Lars Aronsson wrote:
jkbwiki wrote:
insufficient how the activity is beeing measured. The number of pages is a very bad method. In the past, many projetcs used this to get more on the top by bot edits (e.g. the sk.wiki did some more thousands pages of Czech villages or meteorits, everything one line), and also some Wikisource domains did: I remeber one that published the Bible on some more hundred od thousand pages (just one page a verse), now the cs.source published some 770 pages of The Rubaiyat of Omar Khayyam (four verse a page in all).
The number of wiki pages is indeed a bad measure for an e-text project, exactly because each page could contain a whole book, a chapter or a single verse.

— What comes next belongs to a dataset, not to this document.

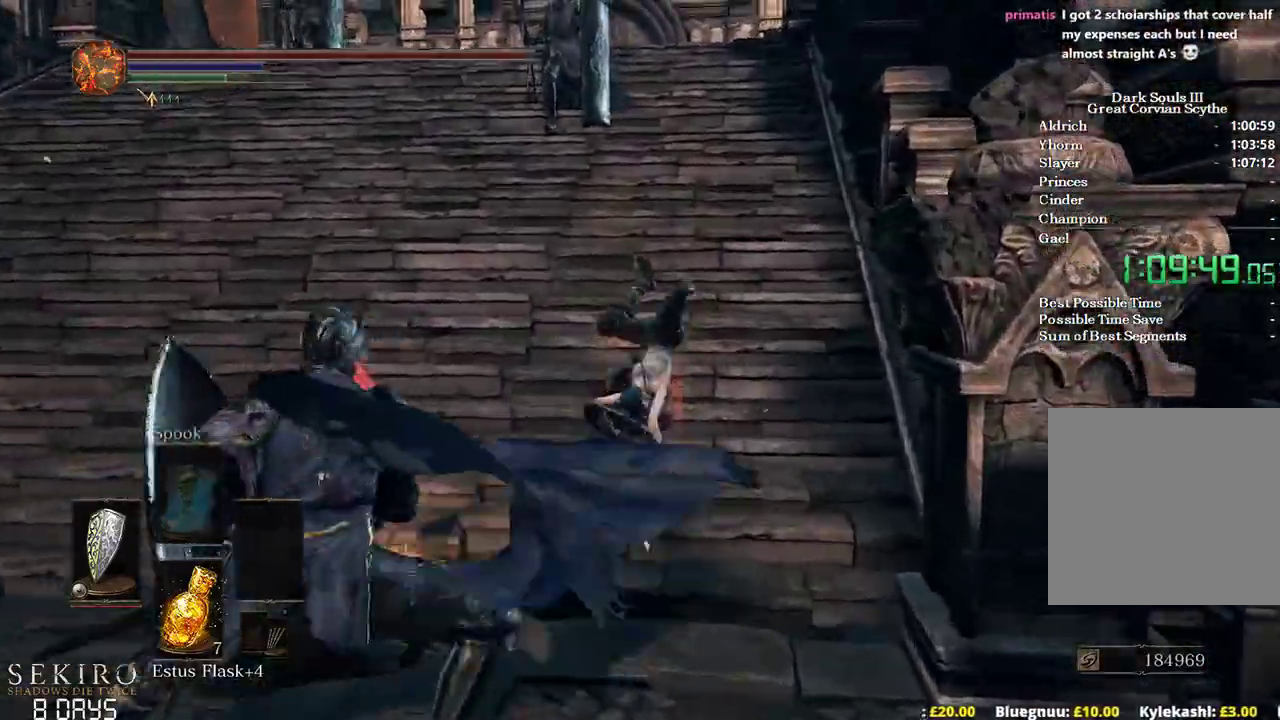
{"buttons": [], "left_stick": "up", "right_stick": "down-left", "events": [[133, "B", "up"], [250, "B", "down"], [317, "B", "up"], [450, "B", "down"], [467, "B", "up"]]}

But for a book scanning project, the number of book pages (pages in the Page: namespace, facsimile images) is a very good measure, since it gives equal weight to one thick book of 400 pages as to two thinner books of 200 pages each.
Yes, I agree, but I would have reservation to use the nomber of uncorrected pages and only that, as it doesn't show the real work done, only how much bots work ;o). So I see several possibilities: 1. number of proofread pages; 2. number of validated pages; 3. a mix from the 3 numbers, f.e. (number of validated pages X 4) + (number of proofread pages X 2) + total number of pages
Regards,
Yann
You can also roughly translate 20,000 book pages (or 100 books of 200 pages each) to one metre of shelving, which is a measurement that any librarian or archivist can immediately understand.